McHugh will be weary of his running mate, who has always proven popular with the electorate and with the knowledge that only one Fine Gael candidate can be elected, Fine Gael could have difficulty running a cohesive campaign.
Another major plus for McHugh is the lack of candidates in the Letterkenny/Milford area, which is his base. Fianna Fail, despite pressure to run a candidate in the area may have to resist in order to help Charlie McConalogue get elected. Independent councillor, John O’Donnell has made suggestions that he may run, but it is not clear how much of an impact he would have in a general election.
The other sitting TD is Thomas Pringle, who has enjoyed a lot of national coverage during his term in office, as part of a technical group, with other independent TDs. Pringle, formerly of Sinn Fein is a very popular TD, who is vocal in his opposition of Government policy, especially in the area of Irish Water.
Pringle’s biggest threat is the re-drawing of the boundaries, which sees him losing some of his electorate in the south-west of the county, while he also has to contend with making a name for himself in the North-East, where he has no supporter base. As an Independent, he may struggle to pick up votes outside his catchment area, but he will be hoping his profile over the past five years has grown enough to sway voters to put him back in Leinster House.
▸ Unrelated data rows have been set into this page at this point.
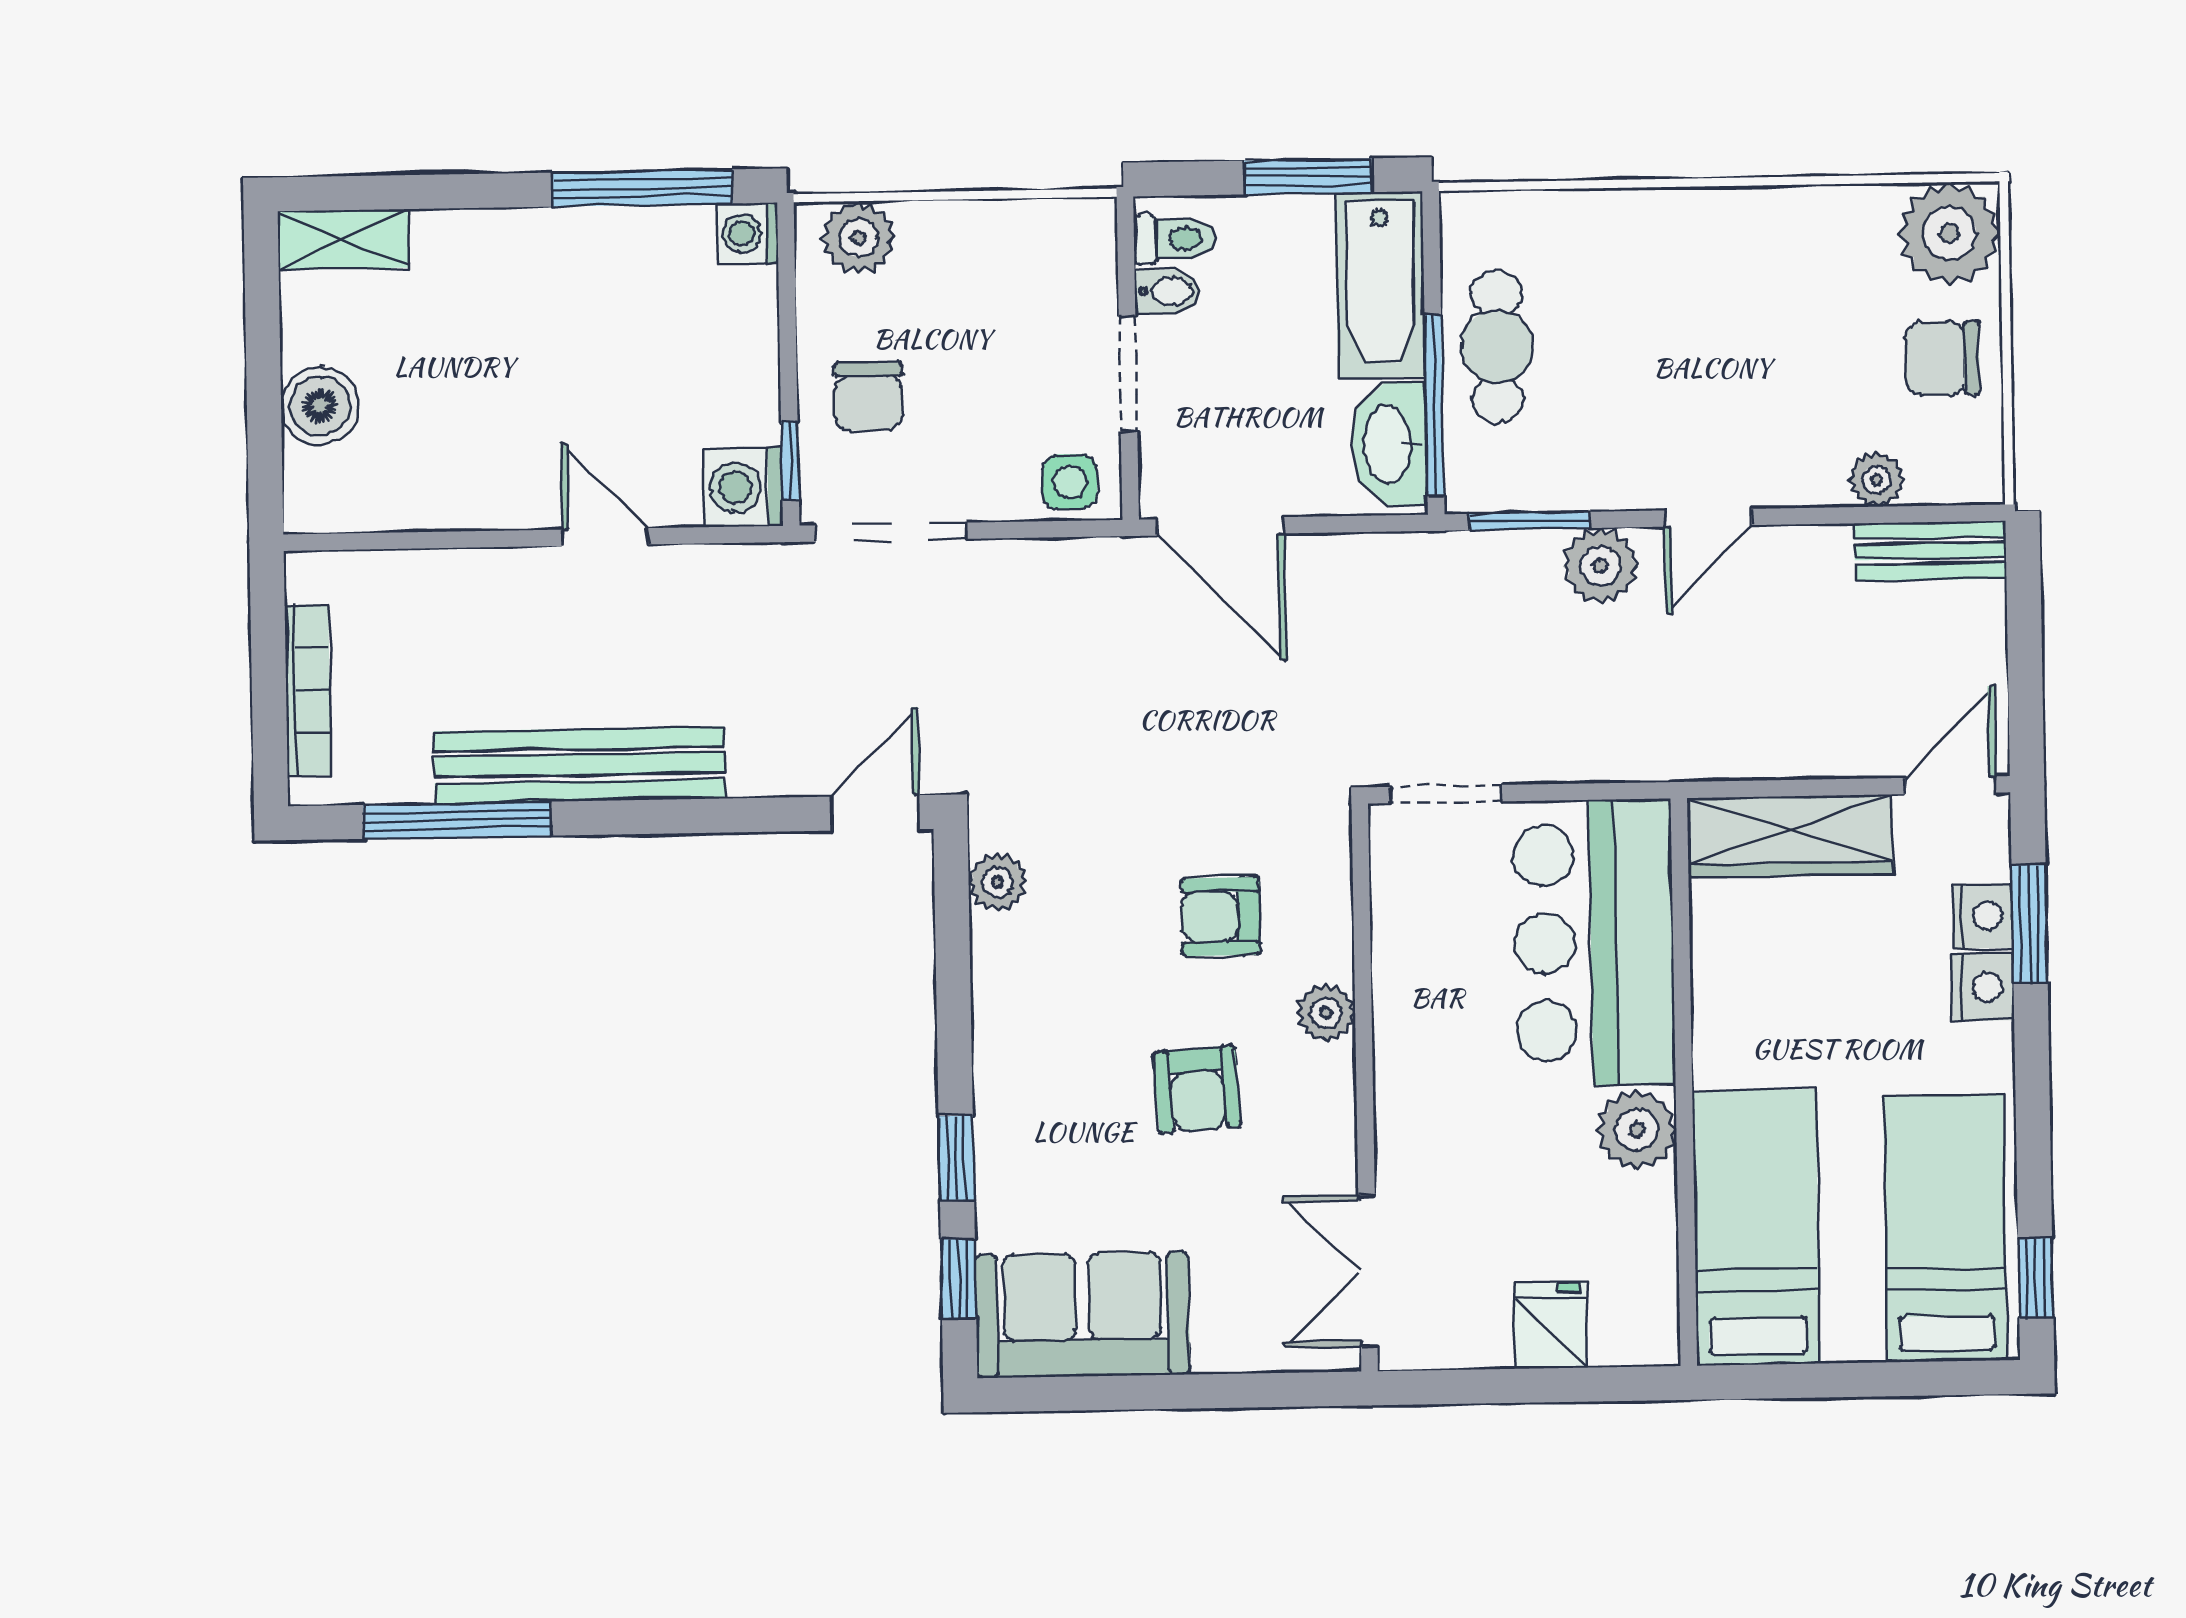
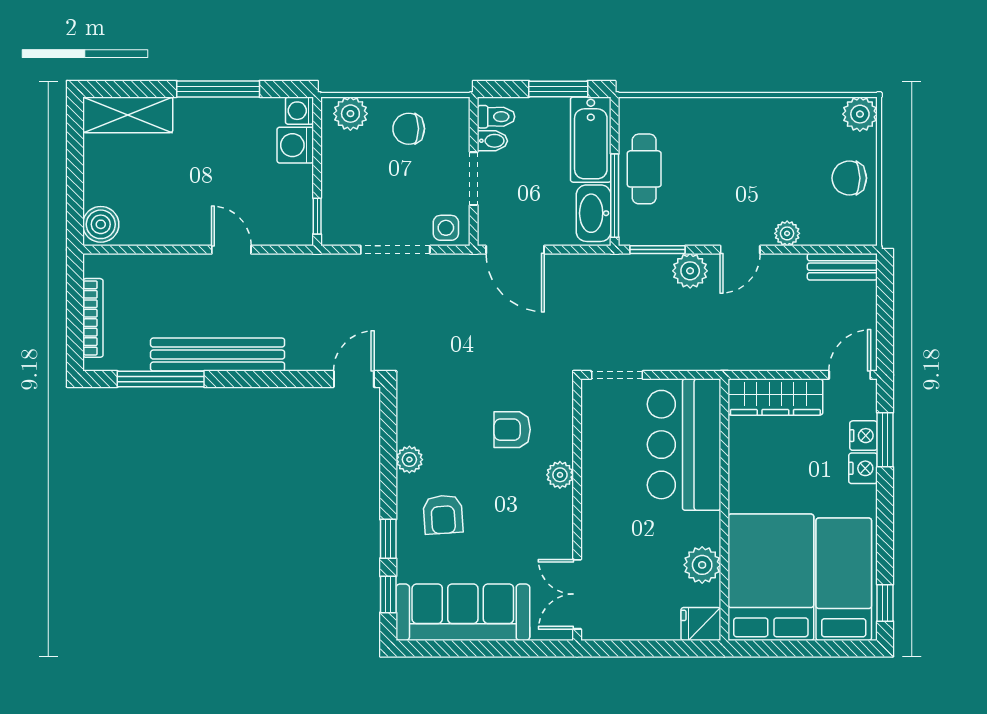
window: (643, 188) -> (218, 89), moved
plant: (1949, 233) -> (860, 114), width x0.73, depth x0.73
shelving: (343, 239) -> (128, 115), width x1.50, depth x1.33
chair: (868, 396) -> (409, 129), moved, turned 90
boiler: (320, 406) -> (101, 224), moved
plant: (1877, 480) -> (787, 233), moved
washing machine: (743, 487) -> (295, 145), moved
doorway: (891, 532) -> (395, 250), moved
plant: (997, 882) -> (409, 460), moved
armchair: (1197, 1089) -> (443, 515), moved
plant: (1637, 1130) -> (702, 565), moved
bed: (1756, 1227) -> (771, 577), width x1.50
sofa: (1083, 1315) -> (463, 612), width x1.36
fridge: (1550, 1325) -> (701, 624), moved, turned -90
Peter Casey of Dragon’s Den fame, has also thrown his hat into the ring for this constituency as an Independent. Despite his high profile, he is relatively unknown in terms of his political beliefs and his business background may be suited to politics, but may not be suitable for winning elections.
At the minute, the picture is not clear, as we don’t know who will be running, but six to seven months out, taking into account the above, it looks like two seats for Sinn Fein, one each for Fianna Fail and Fine Gael, leaving room for one Independent to make it to the hallowed halls of Leinster House. As the election gets closer, the picture will become clearer and a more in-depth analysis will be offered here on The Tirconaill View.